Output every record word for word.

(Material supplied):
==============================

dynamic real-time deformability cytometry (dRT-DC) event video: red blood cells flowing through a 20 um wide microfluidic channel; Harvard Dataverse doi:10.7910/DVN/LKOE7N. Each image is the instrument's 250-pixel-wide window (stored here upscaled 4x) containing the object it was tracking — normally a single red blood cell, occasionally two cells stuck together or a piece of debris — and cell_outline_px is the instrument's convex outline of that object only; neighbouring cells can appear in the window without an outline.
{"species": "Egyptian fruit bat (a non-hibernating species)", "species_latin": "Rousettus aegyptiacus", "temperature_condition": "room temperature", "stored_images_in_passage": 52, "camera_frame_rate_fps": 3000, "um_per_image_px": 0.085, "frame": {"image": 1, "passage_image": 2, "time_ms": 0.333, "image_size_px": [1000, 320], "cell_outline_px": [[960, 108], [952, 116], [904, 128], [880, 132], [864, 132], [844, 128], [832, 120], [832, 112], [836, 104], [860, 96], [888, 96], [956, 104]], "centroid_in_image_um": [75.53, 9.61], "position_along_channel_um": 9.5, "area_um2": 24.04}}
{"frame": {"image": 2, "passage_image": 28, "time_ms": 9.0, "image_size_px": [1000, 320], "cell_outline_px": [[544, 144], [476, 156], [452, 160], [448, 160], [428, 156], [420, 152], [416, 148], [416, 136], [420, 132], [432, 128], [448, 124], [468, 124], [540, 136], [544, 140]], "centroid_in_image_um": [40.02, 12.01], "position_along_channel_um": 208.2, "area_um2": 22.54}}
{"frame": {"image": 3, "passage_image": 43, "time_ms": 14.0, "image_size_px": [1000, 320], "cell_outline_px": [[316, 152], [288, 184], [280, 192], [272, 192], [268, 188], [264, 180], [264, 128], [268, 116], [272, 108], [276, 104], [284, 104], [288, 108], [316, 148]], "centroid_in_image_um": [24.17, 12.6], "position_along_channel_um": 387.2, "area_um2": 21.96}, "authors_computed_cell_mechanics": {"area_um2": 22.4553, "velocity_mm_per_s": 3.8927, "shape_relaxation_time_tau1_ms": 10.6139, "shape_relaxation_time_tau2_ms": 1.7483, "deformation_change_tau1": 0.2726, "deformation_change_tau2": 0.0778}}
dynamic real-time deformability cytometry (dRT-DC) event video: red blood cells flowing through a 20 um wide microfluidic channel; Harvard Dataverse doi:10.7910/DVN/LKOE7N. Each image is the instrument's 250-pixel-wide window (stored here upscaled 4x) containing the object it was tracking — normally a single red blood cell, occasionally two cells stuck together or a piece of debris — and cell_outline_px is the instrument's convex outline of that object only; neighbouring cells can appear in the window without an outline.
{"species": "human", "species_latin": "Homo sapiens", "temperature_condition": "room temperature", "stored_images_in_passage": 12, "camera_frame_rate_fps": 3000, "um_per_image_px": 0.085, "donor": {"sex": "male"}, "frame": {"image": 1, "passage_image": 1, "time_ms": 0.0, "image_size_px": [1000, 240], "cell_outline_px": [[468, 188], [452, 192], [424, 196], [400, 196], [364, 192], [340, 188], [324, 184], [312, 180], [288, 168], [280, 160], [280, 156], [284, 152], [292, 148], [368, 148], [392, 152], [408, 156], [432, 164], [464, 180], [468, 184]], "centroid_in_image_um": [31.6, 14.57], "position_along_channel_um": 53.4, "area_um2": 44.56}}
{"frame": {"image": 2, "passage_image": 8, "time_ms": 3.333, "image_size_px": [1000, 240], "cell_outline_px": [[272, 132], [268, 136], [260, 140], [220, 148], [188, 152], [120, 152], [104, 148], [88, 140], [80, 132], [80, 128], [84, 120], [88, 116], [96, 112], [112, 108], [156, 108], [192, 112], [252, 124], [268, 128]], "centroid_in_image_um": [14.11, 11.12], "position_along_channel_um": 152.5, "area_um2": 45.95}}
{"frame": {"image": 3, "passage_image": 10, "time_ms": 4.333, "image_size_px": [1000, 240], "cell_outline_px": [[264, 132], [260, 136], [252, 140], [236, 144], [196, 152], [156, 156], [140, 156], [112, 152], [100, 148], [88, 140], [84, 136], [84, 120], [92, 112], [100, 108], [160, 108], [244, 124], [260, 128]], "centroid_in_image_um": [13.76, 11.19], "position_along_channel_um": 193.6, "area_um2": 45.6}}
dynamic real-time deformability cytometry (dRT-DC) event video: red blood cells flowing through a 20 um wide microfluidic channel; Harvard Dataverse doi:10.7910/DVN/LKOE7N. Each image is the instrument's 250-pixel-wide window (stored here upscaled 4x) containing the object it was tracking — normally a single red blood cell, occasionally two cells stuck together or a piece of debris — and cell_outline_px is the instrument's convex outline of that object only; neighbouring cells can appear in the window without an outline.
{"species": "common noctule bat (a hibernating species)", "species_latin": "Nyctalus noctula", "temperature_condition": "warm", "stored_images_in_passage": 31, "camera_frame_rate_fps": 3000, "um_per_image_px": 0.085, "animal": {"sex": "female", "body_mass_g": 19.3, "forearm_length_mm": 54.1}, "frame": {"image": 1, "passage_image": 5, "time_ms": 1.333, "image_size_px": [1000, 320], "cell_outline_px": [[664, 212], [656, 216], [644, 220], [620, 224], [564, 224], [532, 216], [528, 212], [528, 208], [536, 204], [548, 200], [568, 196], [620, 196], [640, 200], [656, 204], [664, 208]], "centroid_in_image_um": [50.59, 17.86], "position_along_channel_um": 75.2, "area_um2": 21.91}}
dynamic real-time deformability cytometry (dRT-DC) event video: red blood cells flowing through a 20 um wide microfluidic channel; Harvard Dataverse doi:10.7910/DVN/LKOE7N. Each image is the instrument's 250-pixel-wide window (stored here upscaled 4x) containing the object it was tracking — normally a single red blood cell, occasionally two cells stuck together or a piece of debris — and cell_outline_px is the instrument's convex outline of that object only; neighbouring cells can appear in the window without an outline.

==============================

(Answer below):
dynamic real-time deformability cytometry (dRT-DC) event video: red blood cells flowing through a 20 um wide microfluidic channel; Harvard Dataverse doi:10.7910/DVN/LKOE7N. Each image is the instrument's 250-pixel-wide window (stored here upscaled 4x) containing the object it was tracking — normally a single red blood cell, occasionally two cells stuck together or a piece of debris — and cell_outline_px is the instrument's convex outline of that object only; neighbouring cells can appear in the window without an outline.
{"species": "Egyptian fruit bat (a non-hibernating species)", "species_latin": "Rousettus aegyptiacus", "temperature_condition": "room temperature", "stored_images_in_passage": 52, "camera_frame_rate_fps": 3000, "um_per_image_px": 0.085, "frame": {"image": 1, "passage_image": 2, "time_ms": 0.333, "image_size_px": [1000, 320], "cell_outline_px": [[960, 108], [952, 116], [904, 128], [880, 132], [864, 132], [844, 128], [832, 120], [832, 112], [836, 104], [860, 96], [888, 96], [956, 104]], "centroid_in_image_um": [75.53, 9.61], "position_along_channel_um": 9.5, "area_um2": 24.04}}
{"frame": {"image": 2, "passage_image": 28, "time_ms": 9.0, "image_size_px": [1000, 320], "cell_outline_px": [[544, 144], [476, 156], [452, 160], [448, 160], [428, 156], [420, 152], [416, 148], [416, 136], [420, 132], [432, 128], [448, 124], [468, 124], [540, 136], [544, 140]], "centroid_in_image_um": [40.02, 12.01], "position_along_channel_um": 208.2, "area_um2": 22.54}}
{"frame": {"image": 3, "passage_image": 43, "time_ms": 14.0, "image_size_px": [1000, 320], "cell_outline_px": [[316, 152], [288, 184], [280, 192], [272, 192], [268, 188], [264, 180], [264, 128], [268, 116], [272, 108], [276, 104], [284, 104], [288, 108], [316, 148]], "centroid_in_image_um": [24.17, 12.6], "position_along_channel_um": 387.2, "area_um2": 21.96}, "authors_computed_cell_mechanics": {"area_um2": 22.4553, "velocity_mm_per_s": 3.8927, "shape_relaxation_time_tau1_ms": 10.6139, "shape_relaxation_time_tau2_ms": 1.7483, "deformation_change_tau1": 0.2726, "deformation_change_tau2": 0.0778}}
dynamic real-time deformability cytometry (dRT-DC) event video: red blood cells flowing through a 20 um wide microfluidic channel; Harvard Dataverse doi:10.7910/DVN/LKOE7N. Each image is the instrument's 250-pixel-wide window (stored here upscaled 4x) containing the object it was tracking — normally a single red blood cell, occasionally two cells stuck together or a piece of debris — and cell_outline_px is the instrument's convex outline of that object only; neighbouring cells can appear in the window without an outline.
{"species": "human", "species_latin": "Homo sapiens", "temperature_condition": "room temperature", "stored_images_in_passage": 12, "camera_frame_rate_fps": 3000, "um_per_image_px": 0.085, "donor": {"sex": "male"}, "frame": {"image": 1, "passage_image": 1, "time_ms": 0.0, "image_size_px": [1000, 240], "cell_outline_px": [[468, 188], [452, 192], [424, 196], [400, 196], [364, 192], [340, 188], [324, 184], [312, 180], [288, 168], [280, 160], [280, 156], [284, 152], [292, 148], [368, 148], [392, 152], [408, 156], [432, 164], [464, 180], [468, 184]], "centroid_in_image_um": [31.6, 14.57], "position_along_channel_um": 53.4, "area_um2": 44.56}}
{"frame": {"image": 2, "passage_image": 8, "time_ms": 3.333, "image_size_px": [1000, 240], "cell_outline_px": [[272, 132], [268, 136], [260, 140], [220, 148], [188, 152], [120, 152], [104, 148], [88, 140], [80, 132], [80, 128], [84, 120], [88, 116], [96, 112], [112, 108], [156, 108], [192, 112], [252, 124], [268, 128]], "centroid_in_image_um": [14.11, 11.12], "position_along_channel_um": 152.5, "area_um2": 45.95}}
{"frame": {"image": 3, "passage_image": 10, "time_ms": 4.333, "image_size_px": [1000, 240], "cell_outline_px": [[264, 132], [260, 136], [252, 140], [236, 144], [196, 152], [156, 156], [140, 156], [112, 152], [100, 148], [88, 140], [84, 136], [84, 120], [92, 112], [100, 108], [160, 108], [244, 124], [260, 128]], "centroid_in_image_um": [13.76, 11.19], "position_along_channel_um": 193.6, "area_um2": 45.6}}
dynamic real-time deformability cytometry (dRT-DC) event video: red blood cells flowing through a 20 um wide microfluidic channel; Harvard Dataverse doi:10.7910/DVN/LKOE7N. Each image is the instrument's 250-pixel-wide window (stored here upscaled 4x) containing the object it was tracking — normally a single red blood cell, occasionally two cells stuck together or a piece of debris — and cell_outline_px is the instrument's convex outline of that object only; neighbouring cells can appear in the window without an outline.
{"species": "common noctule bat (a hibernating species)", "species_latin": "Nyctalus noctula", "temperature_condition": "warm", "stored_images_in_passage": 31, "camera_frame_rate_fps": 3000, "um_per_image_px": 0.085, "animal": {"sex": "female", "body_mass_g": 19.3, "forearm_length_mm": 54.1}, "frame": {"image": 1, "passage_image": 5, "time_ms": 1.333, "image_size_px": [1000, 320], "cell_outline_px": [[664, 212], [656, 216], [644, 220], [620, 224], [564, 224], [532, 216], [528, 212], [528, 208], [536, 204], [548, 200], [568, 196], [620, 196], [640, 200], [656, 204], [664, 208]], "centroid_in_image_um": [50.59, 17.86], "position_along_channel_um": 75.2, "area_um2": 21.91}}
dynamic real-time deformability cytometry (dRT-DC) event video: red blood cells flowing through a 20 um wide microfluidic channel; Harvard Dataverse doi:10.7910/DVN/LKOE7N. Each image is the instrument's 250-pixel-wide window (stored here upscaled 4x) containing the object it was tracking — normally a single red blood cell, occasionally two cells stuck together or a piece of debris — and cell_outline_px is the instrument's convex outline of that object only; neighbouring cells can appear in the window without an outline.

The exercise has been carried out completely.